Conventional Formats Work
Posted on August 22, 2000
by Bob McElwainBooks have a lot in common, regardless of the writer, content, or publisher. The covers are of sturdier weight than the inner pages. There's a title page. Some credits on the reverse side, or on the next page. Maybe a dedication by the author. If appropriate, there's a table of contents next. If there's an introduction, it follows. And if there's an index, it's at the back of the book.
So why not be creative? Put the index up front and the table of contents at the end? Why not?
Habits Are Helpful
We are all creatures of habit. In fact we benefit from them. What a chore it would be to get out of bed in the morning and get to work if we had to think our way through each step, and be sure we did not overlook one. We need our habits. And we don't want to change them. A book with a title page at the end of it would be unsettling.
Conformity Is The Rule
The form and format of most magazines is even more consistent, and rigid. Would a magazine be successful with classified ads up front and letters to the editor at the end of it?
Newspapers are even more similar, one to another. The emphasis is on the first fold that shows on the newsstand. Headline creation is a major task. The way stories are written is the same, with the key points up front in case the reader does not continue.
Take a look at your bookcase. Hardbound books are pretty
much the same in height. Paperbacks are even more likely to be
nearly identical in this regard. You can generally mingle pages
from different newspapers and find the edges are pretty well
And what about the type font? In 9 of 10 cases, it will be Times Roman, or a close cousin. And the printed text is bound to be black on white.
Publishers of books, magazines, and newspapers follow conventions relentlessly. Why?
They want their readers to focus on the content, not the logistics of getting around in the publication. And content is the only significant difference between competing books, magazines, or newspapers.

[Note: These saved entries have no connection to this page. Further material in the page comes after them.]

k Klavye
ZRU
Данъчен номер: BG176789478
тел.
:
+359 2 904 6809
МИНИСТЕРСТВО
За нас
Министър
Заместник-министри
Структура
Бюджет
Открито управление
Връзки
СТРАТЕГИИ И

Since competition is really a contest between contents, publishers do not want deviation elsewhere that might interfere with the impact of that content.
Web Publishers Must Follow Suit
The conventions for a website are also clearly defined. Fast loading pages that are easy to read. A navigation scheme that is crystal clear in a glance. The same format on every page. The same format? Hey, that's boring!
Maybe. But it is conventional. As with printed
publications, let nothing on your site detract from content.
It works for the "Wall Street Journal," "The Atlantic Monthly,"
and Random House. And it works for other successful newspaper,
magazine, and book publishers. It also works on a website.
Let nothing in your pages detract from content. Then beat the
competition with that content, It's the only way to go.